··· RECORD EXTRACTS

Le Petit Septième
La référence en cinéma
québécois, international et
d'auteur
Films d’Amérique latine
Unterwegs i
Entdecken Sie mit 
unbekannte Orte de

······
··· RECORD EXTRACTS

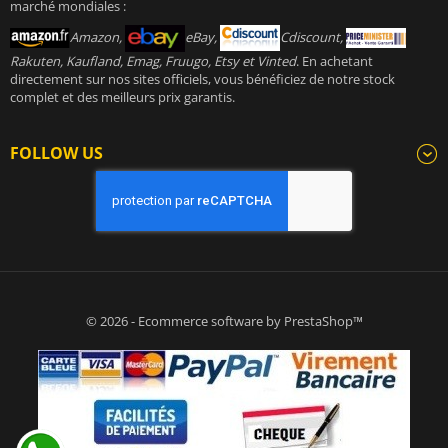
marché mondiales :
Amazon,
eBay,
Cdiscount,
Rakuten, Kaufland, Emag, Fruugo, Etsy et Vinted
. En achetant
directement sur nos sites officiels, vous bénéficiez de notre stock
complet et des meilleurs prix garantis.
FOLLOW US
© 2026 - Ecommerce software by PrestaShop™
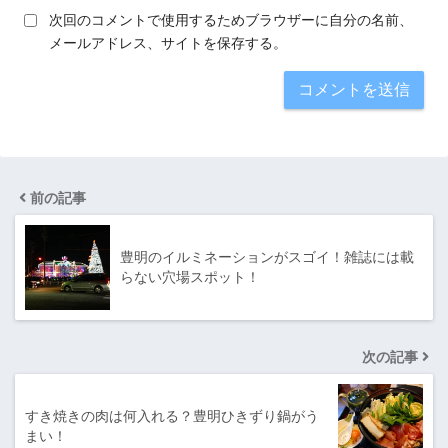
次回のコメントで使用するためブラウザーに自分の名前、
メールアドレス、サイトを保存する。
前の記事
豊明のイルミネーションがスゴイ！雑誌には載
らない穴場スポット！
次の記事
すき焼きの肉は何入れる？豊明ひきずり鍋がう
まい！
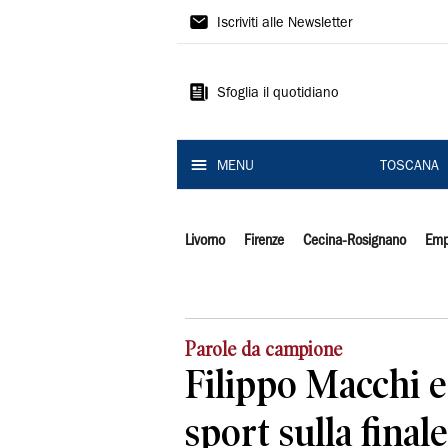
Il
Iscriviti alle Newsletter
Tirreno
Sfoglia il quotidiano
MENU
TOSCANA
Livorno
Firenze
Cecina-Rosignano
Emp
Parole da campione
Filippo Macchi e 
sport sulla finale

······

WRITTEN TASK:
Lay out the material as a Markdown table with the columns Row and Line, numbering each line in order. Begin at the line that contains "Le Petit Septième", stop after the line that contains "unbekannte Orte de", and leave out any blank lines.

RESPONSE:
| Row | Line |
|---|---|
| 1 | Le Petit Septième |
| 2 | La référence en cinéma |
| 3 | québécois, international et |
| 4 | d'auteur |
| 5 | Films d’Amérique latine |
| 6 | Unterwegs i |
| 7 | Entdecken Sie mit  |
| 8 | unbekannte Orte de |